Out of this Götterdämmerung, I believe a Sovereign-Chancellor, such as Angela Merkel or Herman van Rompuy; and a Seignior-Banker, such as Wolfgang Schäuble, Olli Rehn, or Jean-Claude Trichet, rising to power with fiscal sovereignty to control deficit spending, enforce internal country devaluations, to provide a common EU Treasury for both taxation and transfer payments, assure mutual guarantees of the EU debt, and as Timothy Geithner called for, the implementation of  unified regulation of banking globally. All seigniorage, both credit and fiscal will come and go through the Seignior, who will make decisions on where money is spent.

I foresee national sovereignty passing away throughout the world, as Leaders’ Framework Agreements establish ten regions of global governance as called for by the Club of Rome in 1974; hence people will no longer be citizens of sovereign nation states, rather residents living in a region of global government.

VIII … In today’s news
The call for social justice in immigration becomes ever louder as ReligionLink relates: President Barack Obama pushed for immigration reform in a major speech on July 1, 2010 at the American University School of International Service in Washington. While Obama focused on “the need to fix our broken immigration system,” many wondered whether the speech could jump-start the legislative process. The social justice lobby, Faith in Public Life, announced a series of efforts pivoting off Obama's speech for a “Justice July” for immigration reform. The efforts include alliances between African-American and Latino pastors to show a  united front; a meeting with White House officials and a letter signed by 600 religious leaders delivered to the president; and plans for interfaith vigils, marches and other public activities.  And today, December 7,2010 Michael Gerson, dedicated his column in The Washington Post to arguing on behalf of the DREAM Act, relating The Dream Act Transcends Politics.

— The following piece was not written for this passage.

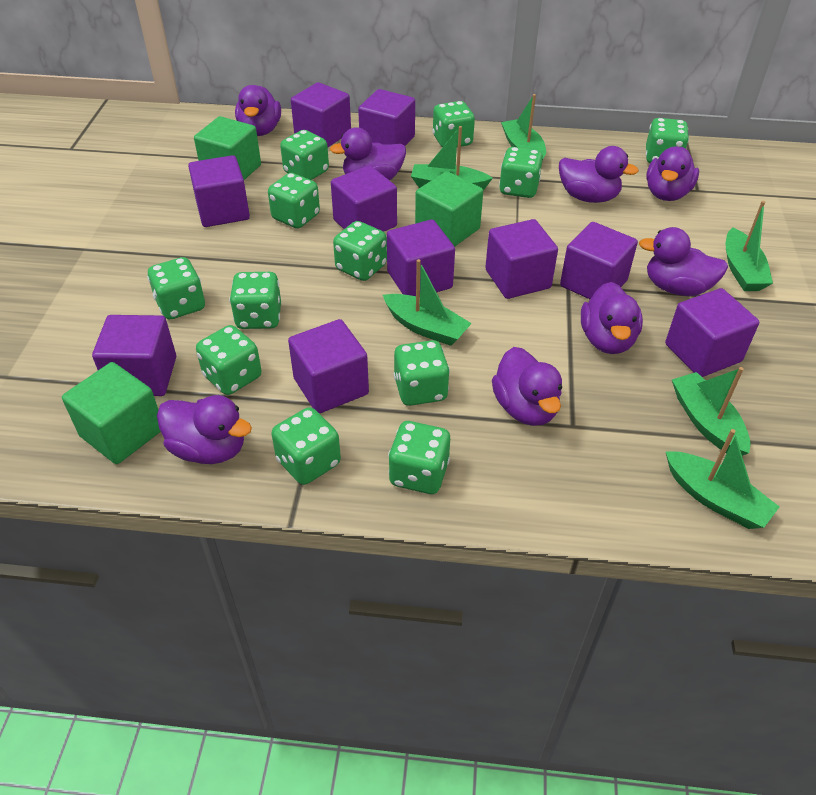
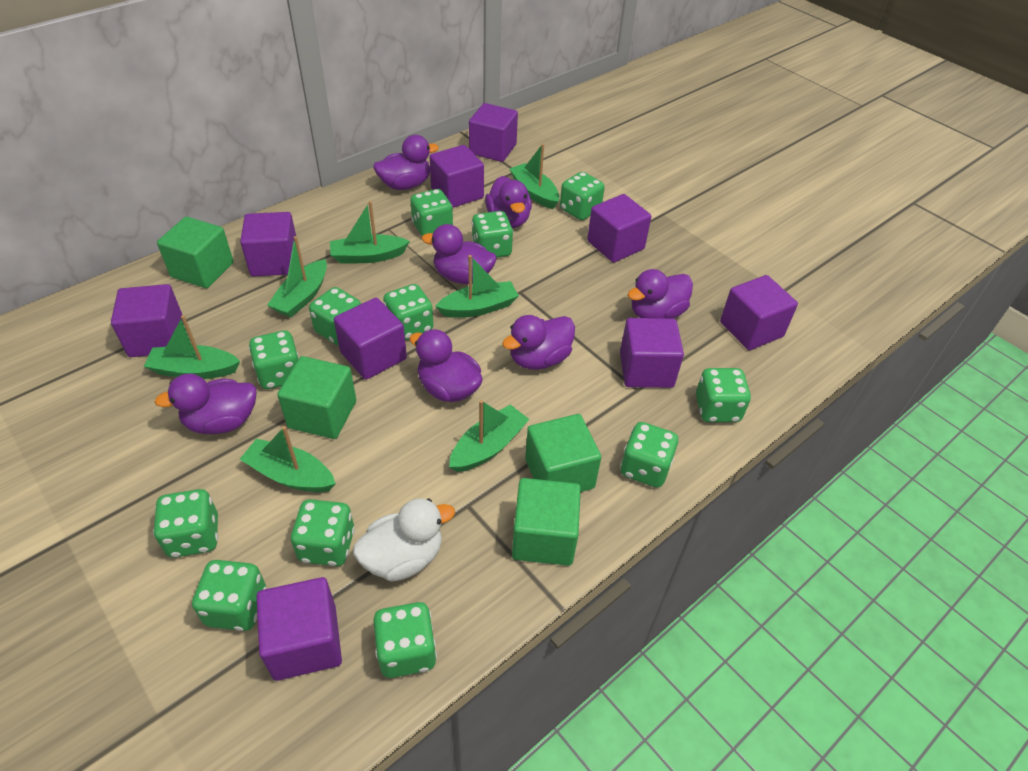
green boat: 6 -> 7
green cube: 3 -> 4
purple cube: 10 -> 9
purple duck: 8 -> 7
white duck: 0 -> 1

Michael Gerson is an Opinion Writer with the Washington Post; is of the Religious Right having written The Success and the Failures of the Religious Right; is an advocate of Compassionate Conservatism and believes that Christians should not abandon the public square as reported by Sarah Pulliam Bailey in Christianity Today article Faithfully And Politically Present. He is author of Heroic Conservatism (HarperOne, 2007) and co-author of City of Man: Religion and Politics in a New Era (Moody, 2010). From 2006 to 2009, was the Roger Hertog Senior Fellow, at the Council on Foreign Relations (NYSE:CFR). Before joining CFR in 2006, Gerson was a top aide to President George W. Bush as Assistant to the President for Policy and Strategic Planning. He served in the White House as Deputy Assistant to the President and Director of Presidential Speechwriting and Assistant to the President for Speechwriting and Policy Advisor. Gerson joined Bush's presidential campaign in early 1999 as chief speechwriter and a senior policy adviser. He was previously a senior editor covering politics at U.S. News and World Report. Gerson was a speechwriter and policy adviser for Jack Kemp and a speechwriter for Bob Dole during the 1996 presidential campaign. He has also served Senator Dan Coats of Indiana as Policy Director. Gerson is a graduate of Wheaton College in Illinois.